DrHyde has asked for the wisdom of the Perl Monks concerning the following question:
Given that I trust the original data to be random, I still need to be sure that what I'm doing to the data isn't biassing it.
- my algorithm sucks
- an off-by-one error
The question is, then, how to test that my output data is nice and random? I initially thought of using Jon Orwant's Statistics::ChiSquared module, but that has a couple of big drawbacks:
- it thinks a coin that throws 500 heads followed by 500 tails is just fine and dandy;
- it's limited to 21 discrete values because of the way its implemented
- can determine whether data is evenly and randomly distributed across its range and is equally evenly distributed regardless of which part of the sample i look at (ie the first 20 values should be just as random as the next 100); and
- can determine whether the data is at all predictable (ie can it detect that if the die rolls a 1 it's likely to roll a 4 three rolls later, or if it rolls a 1 it won't roll a 1 next time)
I'm not aware of anything on CPAN that can do that.
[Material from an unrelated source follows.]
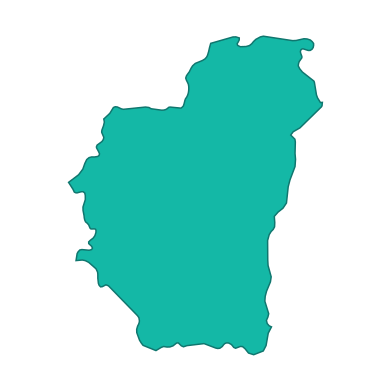 outline of Seien-et-Marne, rotated 184°
{"feature_id": "FRA-5342", "entity_name": "Seien-et-Marne", "entity_type": "Metropolitan department", "adm_level": 1, "iso_a3": "FRA", "parent_name": "France", "parent_adm1": "", "projection": "mercator", "projection_center": [2.98, 48.614], "detail": "fine", "context": "isolated", "style": "filled", "palette": "teal", "viewbox_px": 384, "rotation_deg": 184, "n_neighbors": 0, "source": "natural_earth", "source_scale": "10m", "svg_char_len": 3043}
<svg xmlns="http://www.w3.org/2000/svg" viewBox="0 0 384 384"><g transform="rotate(184 192 192)"><path d="M68.2,290.5L68.3,287.1L68.8,286.0L88.8,263.5L95.2,259.2L97.5,255.7L93.0,251.8L92.4,249.1L91.9,237.6L91.0,231.8L91.0,224.6L95.1,210.9L96.4,203.9L97.0,187.6L100.1,182.2L104.8,177.9L108.2,173.4L107.3,167.3L107.2,163.0L108.4,160.3L110.3,158.1L112.0,154.9L113.2,148.9L111.7,129.5L111.0,124.0L107.1,112.9L107.5,107.8L110.7,98.3L111.7,93.0L111.7,88.1L107.0,75.9L107.6,72.5L108.8,69.1L107.8,66.0L105.7,63.9L103.3,63.0L106.1,56.5L107.4,44.0L109.8,38.4L119.1,34.0L124.4,35.3L128.2,39.4L130.8,41.3L133.0,41.3L137.6,39.2L139.5,39.9L141.5,42.1L142.6,42.9L144.9,43.9L147.0,43.9L148.7,43.1L149.8,41.9L151.0,40.0L153.3,38.1L155.4,37.7L157.5,38.0L169.4,41.6L186.3,38.4L189.7,37.0L191.9,37.8L195.1,40.5L196.8,40.3L200.2,37.2L203.2,35.9L206.1,35.6L209.5,35.9L211.9,34.8L216.9,31.3L230.1,35.6L231.9,37.6L234.0,40.5L237.3,47.9L237.6,51.1L236.9,54.4L236.0,56.5L235.5,58.5L235.5,60.0L236.2,62.9L237.7,64.8L268.8,92.6L271.4,93.4L274.9,91.3L276.6,91.0L278.1,92.4L279.0,94.3L279.9,99.3L280.2,103.3L280.6,105.5L282.4,108.7L290.1,114.6L293.7,116.1L296.7,116.5L302.9,115.5L302.3,122.5L301.5,124.3L299.9,126.3L297.8,126.9L290.5,126.7L288.1,127.6L287.4,129.1L288.3,130.8L291.4,133.3L291.6,135.0L290.0,136.8L287.3,139.2L285.8,141.7L285.0,145.0L285.1,147.0L285.5,148.0L285.8,148.2L287.0,148.4L289.5,148.1L290.5,148.2L291.0,148.6L291.6,149.6L292.7,151.9L294.3,153.5L296.1,154.8L297.1,156.7L297.7,158.8L298.0,160.7L299.4,166.0L299.7,169.4L297.9,177.0L298.2,181.0L298.9,183.5L300.6,184.7L302.6,184.5L306.6,183.1L307.9,183.1L309.4,183.7L310.9,186.4L315.8,193.0L306.3,201.3L302.5,207.2L300.9,213.0L299.3,217.0L297.1,219.1L294.5,220.0L291.9,220.1L288.5,220.9L287.3,221.9L286.9,223.6L287.9,225.6L290.3,229.4L290.5,230.4L289.9,232.2L285.3,236.1L284.1,238.3L283.8,240.4L286.2,245.1L286.3,246.4L286.1,247.8L284.9,251.9L284.3,255.6L285.1,258.7L279.5,264.7L276.3,270.8L274.5,271.7L272.4,271.6L268.2,270.0L266.2,269.7L244.3,273.5L240.9,273.3L238.5,272.2L227.9,271.5L225.7,271.8L223.8,272.5L222.7,273.3L221.0,274.9L219.7,275.2L208.9,274.9L207.5,276.1L206.6,277.3L206.0,279.7L205.5,282.7L205.0,284.5L203.9,286.3L203.1,288.3L202.6,290.4L202.4,292.5L202.4,294.7L202.6,296.9L203.1,299.1L204.2,301.2L205.4,303.2L206.2,305.2L205.7,307.3L204.8,309.0L203.5,311.0L203.2,311.4L201.4,315.7L200.2,317.9L197.7,320.5L190.8,323.9L188.4,325.6L186.9,327.5L186.1,329.3L185.2,333.2L184.6,337.2L183.7,341.6L162.0,349.5L159.0,349.8L155.6,349.0L155.5,347.0L156.3,345.0L157.3,343.1L156.7,341.4L154.0,340.3L148.2,340.9L144.9,342.1L142.7,344.1L141.1,346.4L139.0,348.7L134.6,351.5L131.7,352.4L102.2,350.0L98.7,350.4L91.0,352.7L87.9,352.7L84.6,351.9L82.6,350.4L81.1,348.7L80.9,346.8L81.2,344.6L82.2,342.8L83.9,341.5L85.9,341.3L91.3,342.6L92.2,342.3L93.4,341.2L93.7,339.5L93.1,337.6L91.9,335.0L91.8,334.4L91.8,333.5L94.2,329.5L94.7,327.4L94.8,325.2L93.1,322.4L90.3,319.4L78.2,311.2L77.9,310.7L77.5,309.7L74.6,297.5L73.3,294.6L70.1,290.2L68.2,290.5Z" fill="#14b8a6" stroke="#0f766e" stroke-width="1.5"/></g></svg>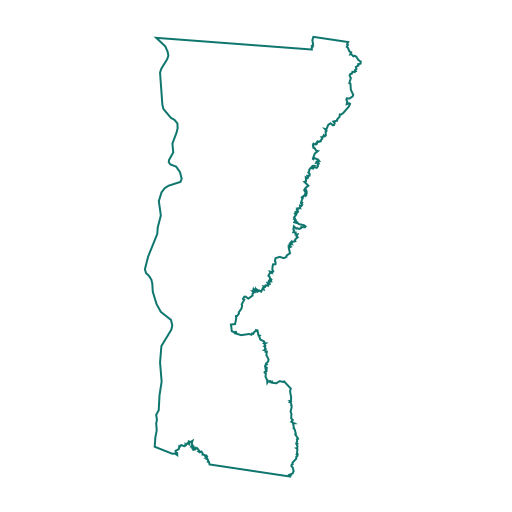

An alternative would be - and we can do this because I'm only concerned about whether *I* am introducing bias, not with whether the data is biassed - to check that the distribution of my results is the same as the distribution of the original data. But I'm not aware of anything to do that either.
So, can anyone point me at any appropriate modules? Or at an algorithm that I could turn into a module?